There was no doubting her street cred when it came to the hard living she sang about. Blowing up with a song titled Rehab before she went to rehab. The irony of the lastname Winehouse. The police reports and occasional meltdowns at concerts which had people fearing for her death before it even happened. It's tragic that the ultimate confirmation of the authenticity of her, everything about her, was a premature death.

The body shot knockout

But more than anything else, a punch like that puts a terrible picture in your head: You can see this black, spreading stain just under your skin, all of your body's essentials bleeding out and filling spaces where they don't have any business. A punch to the head can make you feel dizzy or woozy or sleepy, but it doesn't hurt, exactly. A punch like that one, like the one Hopkins slipped into De La Hoya, makes you feel as though you're about to die.

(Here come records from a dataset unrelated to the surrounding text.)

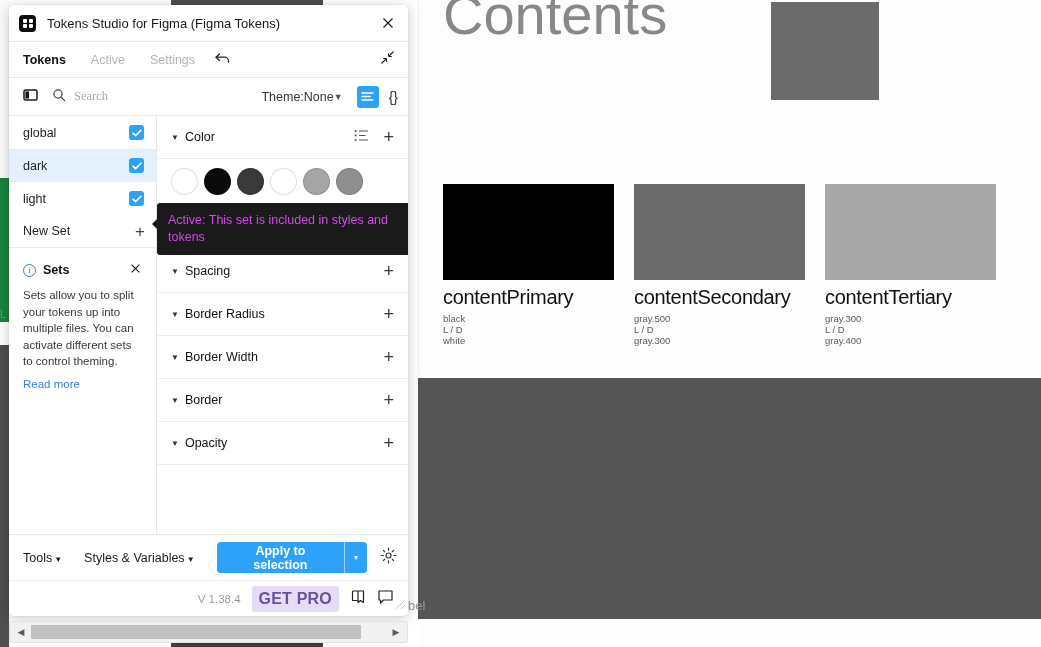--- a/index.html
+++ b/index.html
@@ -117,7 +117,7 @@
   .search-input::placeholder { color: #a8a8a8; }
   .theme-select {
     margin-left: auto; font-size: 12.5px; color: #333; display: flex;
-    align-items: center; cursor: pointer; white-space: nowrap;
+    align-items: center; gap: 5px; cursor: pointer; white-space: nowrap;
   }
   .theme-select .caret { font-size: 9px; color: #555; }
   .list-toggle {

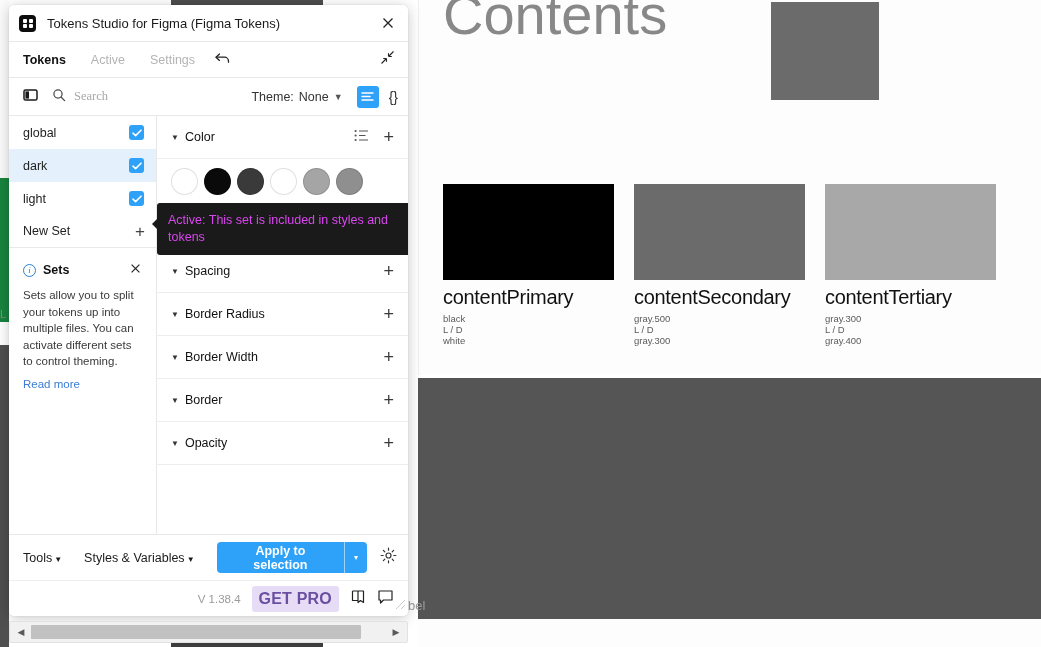--- a/index.html
+++ b/index.html
@@ -385,8 +385,8 @@
           </span>
         </div>
 
-        <div class="set-row selected">
-          <span>dark</span>
+        <div class="set-row">
+          <span>light</span>
           <span class="chk">
             <svg width="10" height="8" viewBox="0 0 10 8">
                 <path d="M1 4.2 L3.6 6.6 L9 1.2" stroke="#fff" stroke-width="1.6" fill="none" stroke-linecap="round" stroke-linejoin="round"></path>
@@ -394,8 +394,8 @@
           </span>
         </div>
 
-        <div class="set-row">
-          <span>light</span>
+        <div class="set-row selected">
+          <span>dark</span>
           <span class="chk">
             <svg width="10" height="8" viewBox="0 0 10 8">
                 <path d="M1 4.2 L3.6 6.6 L9 1.2" stroke="#fff" stroke-width="1.6" fill="none" stroke-linecap="round" stroke-linejoin="round"></path>

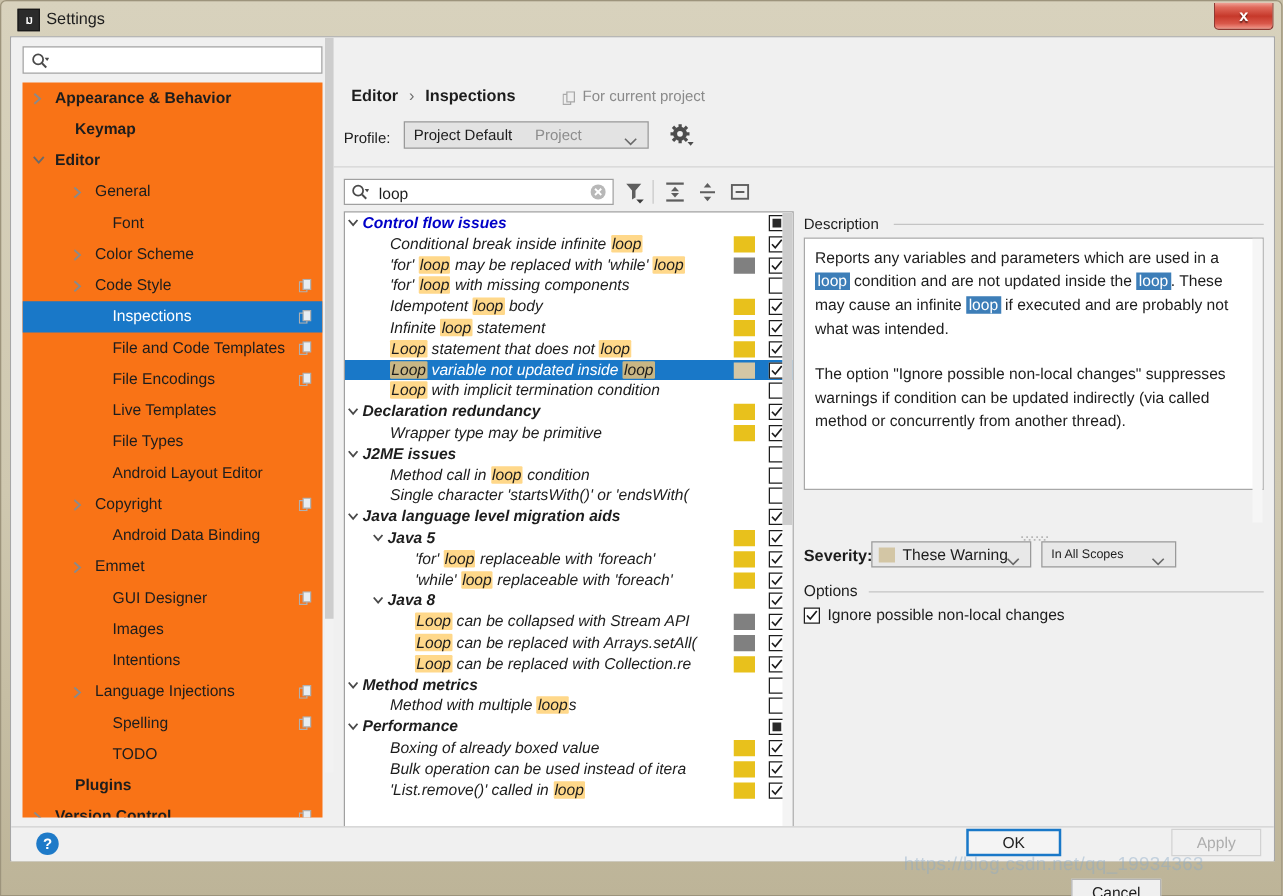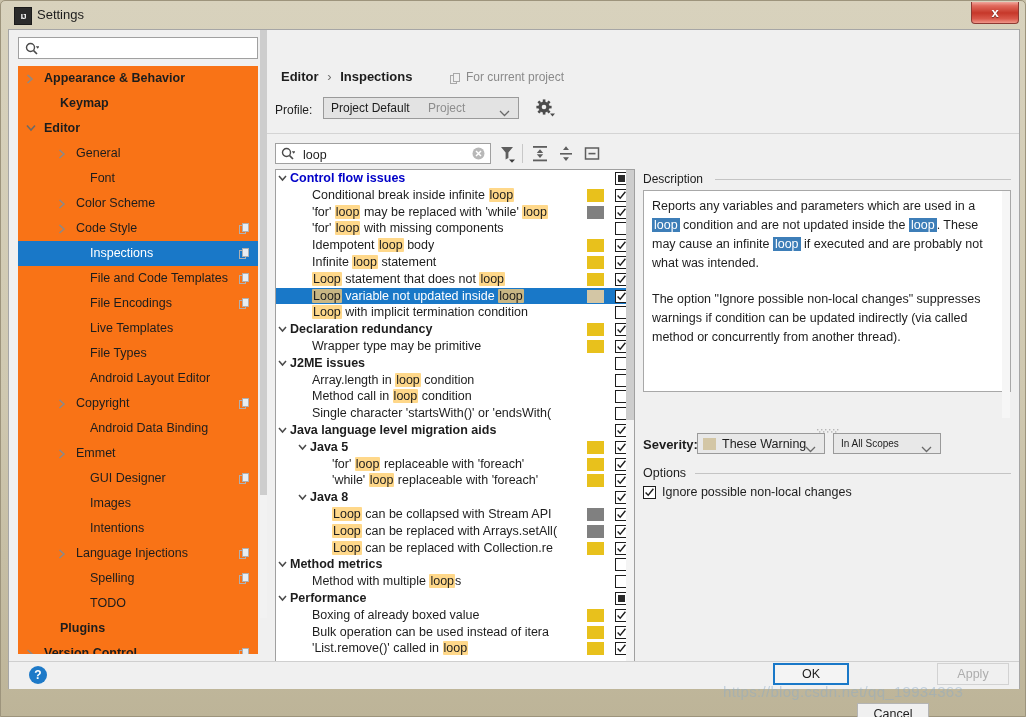--- a/index.html
+++ b/index.html
@@ -161,7 +161,7 @@
   }
   #insp-list{position:absolute;left:0;top:0;width:358px;}
   .irow{
-    position:relative;height:16.8px;white-space:nowrap;cursor:pointer;
+    position:relative;height:16.8px;white-space:nowrap;cursor:pointer;font-style:italic;
   }
   .irow.selrow{background:#1978c8;}
   .iarrow{position:absolute;top:0;width:12px;height:16.8px;}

Chris Jones in Grantland on the art of the body shot knockout.

Gilligan

In TV writing it's called a "Gilligan" when a character is like, "There's no way I would ever do [X] thing," and then it cuts to a shot of them doing it.

Molly Lambert and Chuck Klosterman discuss the upcoming and final season of Entourage. My favorite paragraph, from Klosterman, delves into the fundamental appeal of TV:

I think people are constantly trying to understand their own life and constantly trying to find meaning within that reality; this is an extremely difficult process, mostly because we're all shackled by a fixed perspective. We can only experience life through our own eyes and our own memory. But TV is not like this. When we watch TV, we are watching (a depiction of) life from a detached, outside perspective, and we're able to understand multiple experiences simultaneously: We can see Turtle's life as Turtle sees it, but we can also see how people view Turtle and how accurate Turtle's personal worldview is, and everything else that's happening in Turtle's world that Turtle is oblivious to. We are also watching something that was written with a definite beginning, an action-heavy middle, and a definite end (so a clear metaphorical meaning can always be deduced). It's almost like watching escapist TV is a way to unconsciously simulate our own hopeless attempts at understanding ourselves, except with all the answers outlined at the back of the textbook. The static predictability of Entourage suggests that it's somehow possible to understand actual life, and this feels good to people.